━━━━━ Material for this exercise

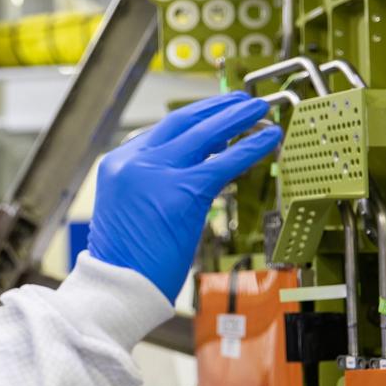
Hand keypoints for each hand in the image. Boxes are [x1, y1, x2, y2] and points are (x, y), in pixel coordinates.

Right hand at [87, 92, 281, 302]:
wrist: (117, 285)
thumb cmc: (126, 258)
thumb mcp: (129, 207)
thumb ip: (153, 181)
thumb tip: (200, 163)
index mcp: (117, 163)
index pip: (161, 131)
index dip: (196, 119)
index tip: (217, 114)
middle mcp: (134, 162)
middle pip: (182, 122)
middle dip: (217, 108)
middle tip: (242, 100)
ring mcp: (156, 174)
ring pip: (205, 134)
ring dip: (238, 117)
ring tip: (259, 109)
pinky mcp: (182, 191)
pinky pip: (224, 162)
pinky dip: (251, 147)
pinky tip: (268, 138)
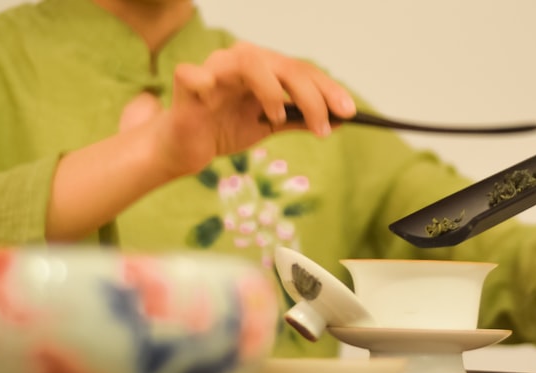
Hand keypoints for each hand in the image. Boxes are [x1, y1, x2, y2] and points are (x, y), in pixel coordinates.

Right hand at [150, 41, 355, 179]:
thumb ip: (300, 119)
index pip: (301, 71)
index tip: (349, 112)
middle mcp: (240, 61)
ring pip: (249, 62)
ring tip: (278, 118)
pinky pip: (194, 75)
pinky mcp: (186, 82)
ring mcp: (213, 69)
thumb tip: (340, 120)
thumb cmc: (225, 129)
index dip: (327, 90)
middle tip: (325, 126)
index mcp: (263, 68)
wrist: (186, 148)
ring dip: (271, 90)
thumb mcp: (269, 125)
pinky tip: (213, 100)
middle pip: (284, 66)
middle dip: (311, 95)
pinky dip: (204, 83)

━━━━━━━━━━

» **Exercise goal**
In your copy, repeat each record exactly and include no pictures.

» **Result for this task**
Hand keypoints for each hand in the image. Boxes are [x1, y1, x2, y2] and points are (x, y), in pixel coordinates.

Right hand at [87, 92, 281, 302]:
wrist: (117, 285)
thumb cmc: (126, 258)
thumb mcp: (129, 207)
thumb ip: (153, 181)
thumb tip: (200, 163)
index mcp: (117, 163)
index pip: (161, 131)
index dip: (196, 119)
index tip: (217, 114)
middle mcp: (134, 162)
middle pip: (182, 122)
middle dip: (217, 108)
middle tip: (242, 100)
ring mcp: (156, 174)
ring pip: (205, 134)
ring dip: (238, 117)
ring tip: (259, 109)
pinky mcp: (182, 191)
pinky pip: (224, 162)
pinky dip: (251, 147)
pinky tip: (268, 138)
Hand keypoints for each hand in the image. Boxes are [x1, y1, x2, y2] and points are (x, y), in pixel coordinates.

Right hand at [150, 41, 355, 179]:
thumb ip: (300, 119)
index pip: (301, 71)
index tip: (349, 112)
middle mcp: (240, 61)
ring pip: (249, 62)
ring tip: (278, 118)
pinky pip: (194, 75)
pinky mcp: (186, 82)
ring mcp: (213, 69)
thumb tip: (340, 120)
thumb cmc: (225, 129)
index dip: (327, 90)
middle tip: (325, 126)
index mcp: (263, 68)
wrist: (186, 148)
ring dip: (271, 90)
thumb mcp: (269, 125)
pinky tip: (213, 100)
middle pip: (284, 66)
middle dip: (311, 95)
pinky dip: (204, 83)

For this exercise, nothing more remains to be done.